結束通話後,邵博寅下車,但是並沒有馬上往醫院走去,而是倚在車旁邊,抽完手中的那根菸蒂。
他斜靠在車身上,一手隨意搭在開啟的車門上,一手夾著煙,吐出青霧後,菸蒂再遞到了唇邊,眯著眼睛,猛吸。
他的頭微微仰起,迎著陽光,眼裡透出銳利的光芒。
腥紅的菸蒂在陽光下,像火種,紅的扎眼。
六月的港市氣溫,已經達到了三十七八度了,所以從車裡的空調下出來,邵博寅嘴裡叼著煙,兩手將身上的外套褪了下來,隨手擱在了副駕駛位的座椅上。
身穿著白色襯衫,黑色西褲,在三十七八度的陽光下,特別還在優雅的抽著手中的菸蒂,就像一道亮麗的風景線。
這道亮麗的風景線落進了一個人眼裡。
一根菸解決了,他甩手關上車門,邁開步子往醫院走去。
只是剛走進醫院的大門,和停在醫院大門的紀晴天撞了個正臉。
但他只是掃了一眼紀晴天,臉上沒有過多的表情,倒是紀晴天,在看見邵博寅的時候頓住了腳步,目光緊緊的落在了他的臉上。

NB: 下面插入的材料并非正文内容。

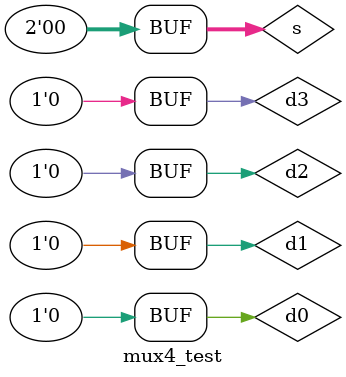
<source format=sv>
module mux4_test;

// Put your code here
// ------------------

  // Signal declarations
    // Gate output wires
    logic z;

    // Gate inputs
    logic d0;
    logic d1;
    logic d2;
    logic d3;
	logic [1:0] s;
	
	mux4 mux4_inst(
	.d0(d0),
	.d1(d1),
	.d2(d2),
	.d3(d3),
	.sel(s),
	.z(z)
);
	
    // The testbench: try different input combinations at different points
    // of time - change values every 10 time units.
    initial begin
		d0 = 1'b0;
		d1 = 1'b0;
		d2 = 1'b0;
		d3 = 1'b0;
		s[0] = 0;
		s[1] = 0;
		
		#50
		d0 = 1'b1;
		
		#50
		d0 = 1'b0;
		
		#50;
	end
	

// End of your code

endmodule

</source>
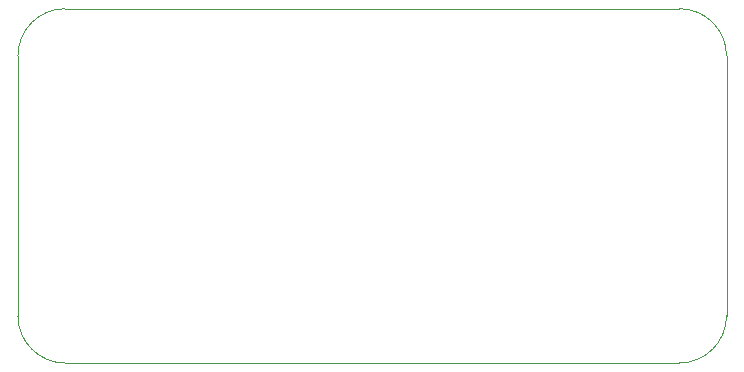
<source format=gbr>
%TF.GenerationSoftware,Altium Limited,Altium Designer,22.11.1 (43)*%
G04 Layer_Color=0*
%FSLAX45Y45*%
%MOMM*%
%TF.SameCoordinates,F25CF00E-CD35-404E-9013-36C82019CF52*%
%TF.FilePolarity,Positive*%
%TF.FileFunction,Profile,NP*%
%TF.Part,Single*%
G01*
G75*
%TA.AperFunction,Profile*%
%ADD66C,0.02540*%
D66*
X0Y400000D02*
Y2600000D01*
D02*
G02*
X400000Y3000000I400000J0D01*
G01*
X5600000Y3000000D01*
D02*
G02*
X6000000Y2600000I-0J-400000D01*
G01*
Y400000D01*
D02*
G02*
X5600000Y0I-400000J0D01*
G01*
X400000D01*
D02*
G02*
X0Y400000I0J400000D01*
G01*
%TF.MD5,df2104b5d2f534a38ea7473fcaa4a4d6*%
M02*

</source>
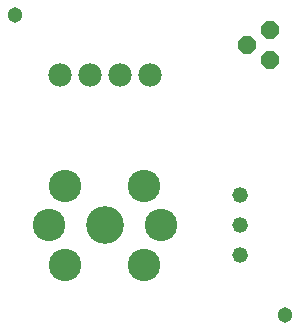
<source format=gts>
G75*
G70*
%OFA0B0*%
%FSLAX24Y24*%
%IPPOS*%
%LPD*%
%AMOC8*
5,1,8,0,0,1.08239X$1,22.5*
%
%ADD10C,0.0513*%
%ADD11OC8,0.0600*%
%ADD12C,0.1080*%
%ADD13C,0.1261*%
%ADD14C,0.0780*%
%ADD15C,0.0520*%
D10*
X001100Y011147D03*
X010100Y001147D03*
D11*
X009600Y009647D03*
X008850Y010147D03*
X009600Y010647D03*
D12*
X002781Y002828D03*
X002230Y004147D03*
X002781Y005466D03*
X005419Y005466D03*
X005970Y004147D03*
X005419Y002828D03*
D13*
X004100Y004147D03*
D14*
X003600Y009147D03*
X002600Y009147D03*
X004600Y009147D03*
X005600Y009147D03*
D15*
X008600Y005147D03*
X008600Y004147D03*
X008600Y003147D03*
M02*

</source>
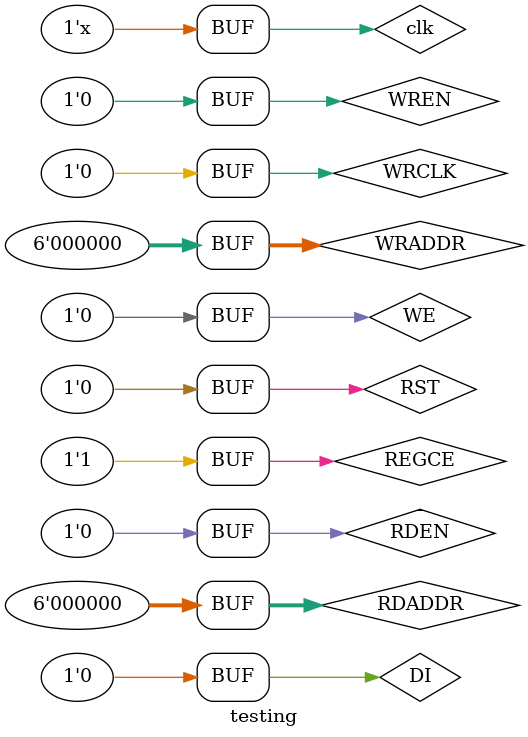
<source format=v>
`timescale 1ns / 1ps


module testing;
	localparam T=20; // clock period
	// Inputs
	reg DO;
	reg DI;
	reg [5:0] RDADDR;
	reg RDCLK;
	reg REGCE;
	reg RST;
	reg WE;
	reg RDEN;
	reg [5:0] WRADDR;
	reg WRCLK;
	reg WREN;

	// Outputs
	reg clk;
	
	
	// Instantiate the Unit Under Test (UUT)
	asd uut (
		.DO(DO), 
		.DI(DI), 
		.RDADDR(6'b0), 
		.RDCLK(clk), 
		.REGCE(1'b1), 
		.RST(1'b0), 
		.WE(1'b0), 
		.RDEN(RDEN), 
		.WRADDR(1'b0), 
		.WRCLK(1'b0), 
		.WREN(1'b0)
	);
	
	always begin
		#(T/2)  clk = ~clk; // alterna el clock cada T/2 bases de tiempo
	end

	initial begin
		// Initialize Inputs
		//DO = 0;
		DI = 0;
		RDADDR = 0;
		//RDCLK = 0;
		REGCE = 1;
		RST = 0;
		WE = 0;
		RDEN = 0;
		WRADDR = 0;
		WRCLK = 0;
		WREN = 0;
		clk = 0;
		// Wait 100 ns for global reset to finish
		
		#T;
		
//		DI = 
        
		// Add stimulus here

	end
      
endmodule
</source>
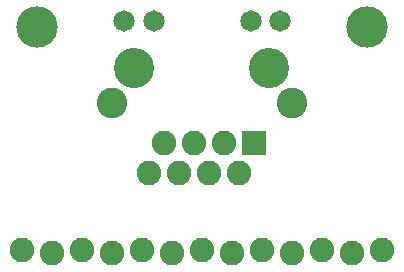
<source format=gbr>
G04 EAGLE Gerber RS-274X export*
G75*
%MOMM*%
%FSLAX34Y34*%
%LPD*%
%INSoldermask Bottom*%
%IPPOS*%
%AMOC8*
5,1,8,0,0,1.08239X$1,22.5*%
G01*
%ADD10C,2.082800*%
%ADD11R,2.082800X2.082800*%
%ADD12C,2.603200*%
%ADD13C,1.812800*%
%ADD14C,3.403200*%
%ADD15C,3.505200*%


D10*
X12700Y13970D03*
X38100Y11430D03*
X63500Y13970D03*
X88900Y11430D03*
X114300Y13970D03*
X139700Y11430D03*
X165100Y13970D03*
X190500Y11430D03*
X215900Y13970D03*
X241300Y11430D03*
X266700Y13970D03*
X292100Y11430D03*
X317500Y13970D03*
X120650Y79550D03*
X133350Y104950D03*
X146050Y79550D03*
X171450Y79550D03*
X196850Y79550D03*
X158750Y104950D03*
X184150Y104950D03*
D11*
X209550Y104950D03*
D12*
X241300Y138400D03*
X89300Y138400D03*
D13*
X231300Y208400D03*
X99300Y208400D03*
X124300Y208400D03*
X206300Y208400D03*
D14*
X222250Y168450D03*
X107950Y168450D03*
D15*
X304800Y203200D03*
X25400Y203200D03*
M02*

</source>
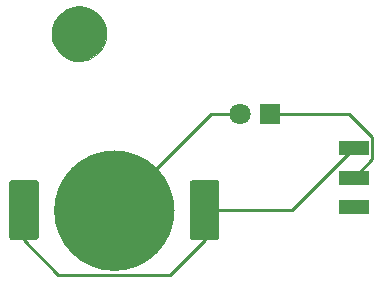
<source format=gbr>
%TF.GenerationSoftware,KiCad,Pcbnew,5.1.10*%
%TF.CreationDate,2021-09-11T11:57:41+02:00*%
%TF.ProjectId,alpaka_svg2shenzhen,616c7061-6b61-45f7-9376-67327368656e,rev?*%
%TF.SameCoordinates,Original*%
%TF.FileFunction,Copper,L2,Bot*%
%TF.FilePolarity,Positive*%
%FSLAX46Y46*%
G04 Gerber Fmt 4.6, Leading zero omitted, Abs format (unit mm)*
G04 Created by KiCad (PCBNEW 5.1.10) date 2021-09-11 11:57:41*
%MOMM*%
%LPD*%
G01*
G04 APERTURE LIST*
%TA.AperFunction,EtchedComponent*%
%ADD10C,0.010000*%
%TD*%
%TA.AperFunction,ComponentPad*%
%ADD11R,1.800000X1.800000*%
%TD*%
%TA.AperFunction,ComponentPad*%
%ADD12C,1.800000*%
%TD*%
%TA.AperFunction,SMDPad,CuDef*%
%ADD13R,2.500000X1.250000*%
%TD*%
%TA.AperFunction,Conductor*%
%ADD14C,0.250000*%
%TD*%
G04 APERTURE END LIST*
D10*
%TO.C,G\u002A\u002A\u002A*%
G36*
X79441909Y-39391174D02*
G01*
X79734615Y-39469433D01*
X80017399Y-39587439D01*
X80024452Y-39590973D01*
X80293385Y-39749400D01*
X80535347Y-39939279D01*
X80748197Y-40157775D01*
X80929796Y-40402054D01*
X81078005Y-40669282D01*
X81190683Y-40956624D01*
X81259274Y-41226580D01*
X81276924Y-41356766D01*
X81286807Y-41514078D01*
X81288955Y-41684033D01*
X81283401Y-41852148D01*
X81270180Y-42003941D01*
X81257295Y-42088014D01*
X81178865Y-42388932D01*
X81063427Y-42671846D01*
X80913417Y-42934125D01*
X80731272Y-43173136D01*
X80519427Y-43386247D01*
X80280320Y-43570824D01*
X80016385Y-43724237D01*
X79730060Y-43843852D01*
X79592873Y-43886421D01*
X79504956Y-43909075D01*
X79422932Y-43925295D01*
X79335548Y-43936409D01*
X79231552Y-43943741D01*
X79099694Y-43948617D01*
X79055383Y-43949743D01*
X78872750Y-43951472D01*
X78725439Y-43946861D01*
X78606872Y-43935615D01*
X78556033Y-43927359D01*
X78295919Y-43859838D01*
X78037251Y-43758178D01*
X77788984Y-43627320D01*
X77560076Y-43472205D01*
X77359482Y-43297773D01*
X77297755Y-43233221D01*
X77101819Y-42987396D01*
X76942892Y-42724562D01*
X76821214Y-42448219D01*
X76737027Y-42161866D01*
X76690572Y-41869005D01*
X76682091Y-41573135D01*
X76711825Y-41277758D01*
X76780015Y-40986372D01*
X76886902Y-40702480D01*
X77032728Y-40429580D01*
X77097631Y-40330604D01*
X77180309Y-40223422D01*
X77286006Y-40104623D01*
X77404381Y-39984442D01*
X77525090Y-39873114D01*
X77637791Y-39780874D01*
X77692045Y-39742362D01*
X77963757Y-39587368D01*
X78248555Y-39470627D01*
X78542604Y-39392388D01*
X78842069Y-39352900D01*
X79143115Y-39352412D01*
X79441909Y-39391174D01*
G37*
X79441909Y-39391174D02*
X79734615Y-39469433D01*
X80017399Y-39587439D01*
X80024452Y-39590973D01*
X80293385Y-39749400D01*
X80535347Y-39939279D01*
X80748197Y-40157775D01*
X80929796Y-40402054D01*
X81078005Y-40669282D01*
X81190683Y-40956624D01*
X81259274Y-41226580D01*
X81276924Y-41356766D01*
X81286807Y-41514078D01*
X81288955Y-41684033D01*
X81283401Y-41852148D01*
X81270180Y-42003941D01*
X81257295Y-42088014D01*
X81178865Y-42388932D01*
X81063427Y-42671846D01*
X80913417Y-42934125D01*
X80731272Y-43173136D01*
X80519427Y-43386247D01*
X80280320Y-43570824D01*
X80016385Y-43724237D01*
X79730060Y-43843852D01*
X79592873Y-43886421D01*
X79504956Y-43909075D01*
X79422932Y-43925295D01*
X79335548Y-43936409D01*
X79231552Y-43943741D01*
X79099694Y-43948617D01*
X79055383Y-43949743D01*
X78872750Y-43951472D01*
X78725439Y-43946861D01*
X78606872Y-43935615D01*
X78556033Y-43927359D01*
X78295919Y-43859838D01*
X78037251Y-43758178D01*
X77788984Y-43627320D01*
X77560076Y-43472205D01*
X77359482Y-43297773D01*
X77297755Y-43233221D01*
X77101819Y-42987396D01*
X76942892Y-42724562D01*
X76821214Y-42448219D01*
X76737027Y-42161866D01*
X76690572Y-41869005D01*
X76682091Y-41573135D01*
X76711825Y-41277758D01*
X76780015Y-40986372D01*
X76886902Y-40702480D01*
X77032728Y-40429580D01*
X77097631Y-40330604D01*
X77180309Y-40223422D01*
X77286006Y-40104623D01*
X77404381Y-39984442D01*
X77525090Y-39873114D01*
X77637791Y-39780874D01*
X77692045Y-39742362D01*
X77963757Y-39587368D01*
X78248555Y-39470627D01*
X78542604Y-39392388D01*
X78842069Y-39352900D01*
X79143115Y-39352412D01*
X79441909Y-39391174D01*
%TD*%
%TO.P,BT1,3*%
%TO.N,Net-(BT1-Pad2)*%
%TA.AperFunction,SMDPad,CuDef*%
G36*
G01*
X75341200Y-59142000D02*
X73341200Y-59142000D01*
G75*
G02*
X73091200Y-58892000I0J250000D01*
G01*
X73091200Y-54292000D01*
G75*
G02*
X73341200Y-54042000I250000J0D01*
G01*
X75341200Y-54042000D01*
G75*
G02*
X75591200Y-54292000I0J-250000D01*
G01*
X75591200Y-58892000D01*
G75*
G02*
X75341200Y-59142000I-250000J0D01*
G01*
G37*
%TD.AperFunction*%
%TO.P,BT1,2*%
%TA.AperFunction,SMDPad,CuDef*%
G36*
G01*
X90641200Y-59142000D02*
X88641200Y-59142000D01*
G75*
G02*
X88391200Y-58892000I0J250000D01*
G01*
X88391200Y-54292000D01*
G75*
G02*
X88641200Y-54042000I250000J0D01*
G01*
X90641200Y-54042000D01*
G75*
G02*
X90891200Y-54292000I0J-250000D01*
G01*
X90891200Y-58892000D01*
G75*
G02*
X90641200Y-59142000I-250000J0D01*
G01*
G37*
%TD.AperFunction*%
%TO.P,BT1,1*%
%TO.N,Net-(BT1-Pad1)*%
%TA.AperFunction,SMDPad,CuDef*%
G36*
G01*
X87091200Y-56642000D02*
X87091200Y-56642000D01*
G75*
G02*
X81991200Y-61742000I-5100000J0D01*
G01*
X81991200Y-61742000D01*
G75*
G02*
X76891200Y-56642000I0J5100000D01*
G01*
X76891200Y-56642000D01*
G75*
G02*
X81991200Y-51542000I5100000J0D01*
G01*
X81991200Y-51542000D01*
G75*
G02*
X87091200Y-56642000I0J-5100000D01*
G01*
G37*
%TD.AperFunction*%
%TD*%
D11*
%TO.P,D1,1*%
%TO.N,Net-(D1-Pad1)*%
X95199200Y-48463200D03*
D12*
%TO.P,D1,2*%
%TO.N,Net-(BT1-Pad1)*%
X92659200Y-48463200D03*
%TD*%
D13*
%TO.P,SW1,1*%
%TO.N,Net-(BT1-Pad2)*%
X102253600Y-51348000D03*
%TO.P,SW1,2*%
%TO.N,Net-(D1-Pad1)*%
X102253600Y-53848000D03*
%TO.P,SW1,3*%
%TO.N,Net-(SW1-Pad3)*%
X102253600Y-56348000D03*
%TD*%
D14*
%TO.N,Net-(BT1-Pad2)*%
X97009600Y-56592000D02*
X102253600Y-51348000D01*
X89641200Y-56592000D02*
X97009600Y-56592000D01*
X89641200Y-59142000D02*
X89641200Y-56592000D01*
X86716189Y-62067011D02*
X89641200Y-59142000D01*
X77266211Y-62067011D02*
X86716189Y-62067011D01*
X74341200Y-59142000D02*
X77266211Y-62067011D01*
X74341200Y-56592000D02*
X74341200Y-59142000D01*
%TO.N,Net-(BT1-Pad1)*%
X90170000Y-48463200D02*
X81991200Y-56642000D01*
X92659200Y-48463200D02*
X90170000Y-48463200D01*
%TO.N,Net-(D1-Pad1)*%
X103828601Y-50420003D02*
X103828601Y-52272999D01*
X103828601Y-52272999D02*
X102253600Y-53848000D01*
X101871798Y-48463200D02*
X103828601Y-50420003D01*
X95199200Y-48463200D02*
X101871798Y-48463200D01*
%TD*%
M02*

</source>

邵博寅臉上沒有表情,更也沒有向她有任何打招呼的意向,邁著優雅的步伐,一直往前走去,似乎紀晴天猶如空氣一般。
當他在經過她的時候,紀晴天再也忍不住的說了一句:“難道你以後見到我就不再準備打招呼了?”
邵博寅沒有理會她,似乎她的話根本不是對他說的那般,步伐一直往前邁去。
紀晴天轉身,看著寬敞又偉岸的背影,氣的雙手緊緊握成拳,瞪著的眼睛崩射出恨意的暗光。